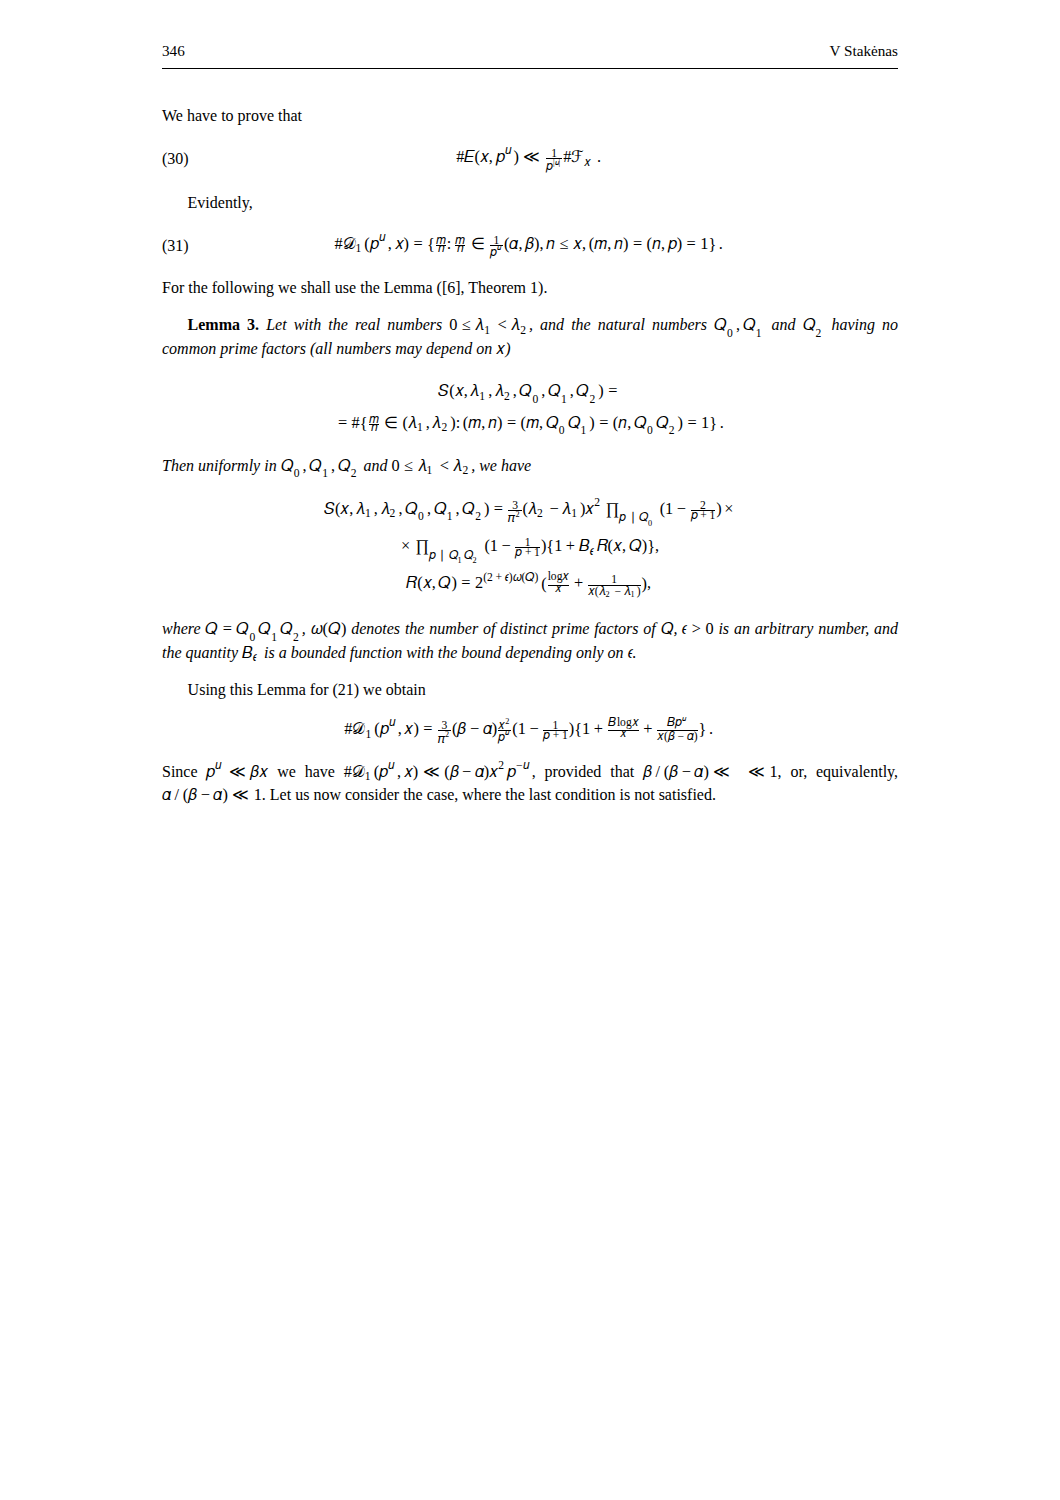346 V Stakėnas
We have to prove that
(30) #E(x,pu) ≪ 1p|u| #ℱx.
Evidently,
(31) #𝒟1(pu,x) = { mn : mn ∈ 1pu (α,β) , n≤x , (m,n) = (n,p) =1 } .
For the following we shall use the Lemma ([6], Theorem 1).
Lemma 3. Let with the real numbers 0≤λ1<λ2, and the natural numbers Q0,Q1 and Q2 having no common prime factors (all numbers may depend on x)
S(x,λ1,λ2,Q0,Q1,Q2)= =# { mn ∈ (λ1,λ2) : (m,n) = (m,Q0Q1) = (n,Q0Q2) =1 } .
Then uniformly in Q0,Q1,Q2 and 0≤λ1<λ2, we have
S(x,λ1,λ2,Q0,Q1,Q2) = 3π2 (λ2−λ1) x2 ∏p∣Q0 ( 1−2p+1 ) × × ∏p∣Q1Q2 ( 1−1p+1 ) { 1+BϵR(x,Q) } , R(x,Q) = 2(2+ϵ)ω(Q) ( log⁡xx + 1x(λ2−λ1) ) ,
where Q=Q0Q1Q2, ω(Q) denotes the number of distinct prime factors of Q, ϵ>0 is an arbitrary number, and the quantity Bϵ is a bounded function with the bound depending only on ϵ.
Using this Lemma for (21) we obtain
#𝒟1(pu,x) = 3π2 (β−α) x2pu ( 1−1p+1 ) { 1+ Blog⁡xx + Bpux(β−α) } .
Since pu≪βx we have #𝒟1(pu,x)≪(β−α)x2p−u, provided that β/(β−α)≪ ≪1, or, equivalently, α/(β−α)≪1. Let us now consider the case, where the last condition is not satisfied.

Instructions to follow:
All records are to be reproduced exactly; the pictures are to be omitted.

Solution:
346 V Stakėnas
We have to prove that
(30) #E(x,pu) ≪ 1p|u| #ℱx.
Evidently,
(31) #𝒟1(pu,x) = { mn : mn ∈ 1pu (α,β) , n≤x , (m,n) = (n,p) =1 } .
For the following we shall use the Lemma ([6], Theorem 1).
Lemma 3. Let with the real numbers 0≤λ1<λ2, and the natural numbers Q0,Q1 and Q2 having no common prime factors (all numbers may depend on x)
S(x,λ1,λ2,Q0,Q1,Q2)= =# { mn ∈ (λ1,λ2) : (m,n) = (m,Q0Q1) = (n,Q0Q2) =1 } .
Then uniformly in Q0,Q1,Q2 and 0≤λ1<λ2, we have
S(x,λ1,λ2,Q0,Q1,Q2) = 3π2 (λ2−λ1) x2 ∏p∣Q0 ( 1−2p+1 ) × × ∏p∣Q1Q2 ( 1−1p+1 ) { 1+BϵR(x,Q) } , R(x,Q) = 2(2+ϵ)ω(Q) ( log⁡xx + 1x(λ2−λ1) ) ,
where Q=Q0Q1Q2, ω(Q) denotes the number of distinct prime factors of Q, ϵ>0 is an arbitrary number, and the quantity Bϵ is a bounded function with the bound depending only on ϵ.
Using this Lemma for (21) we obtain
#𝒟1(pu,x) = 3π2 (β−α) x2pu ( 1−1p+1 ) { 1+ Blog⁡xx + Bpux(β−α) } .
Since pu≪βx we have #𝒟1(pu,x)≪(β−α)x2p−u, provided that β/(β−α)≪ ≪1, or, equivalently, α/(β−α)≪1. Let us now consider the case, where the last condition is not satisfied.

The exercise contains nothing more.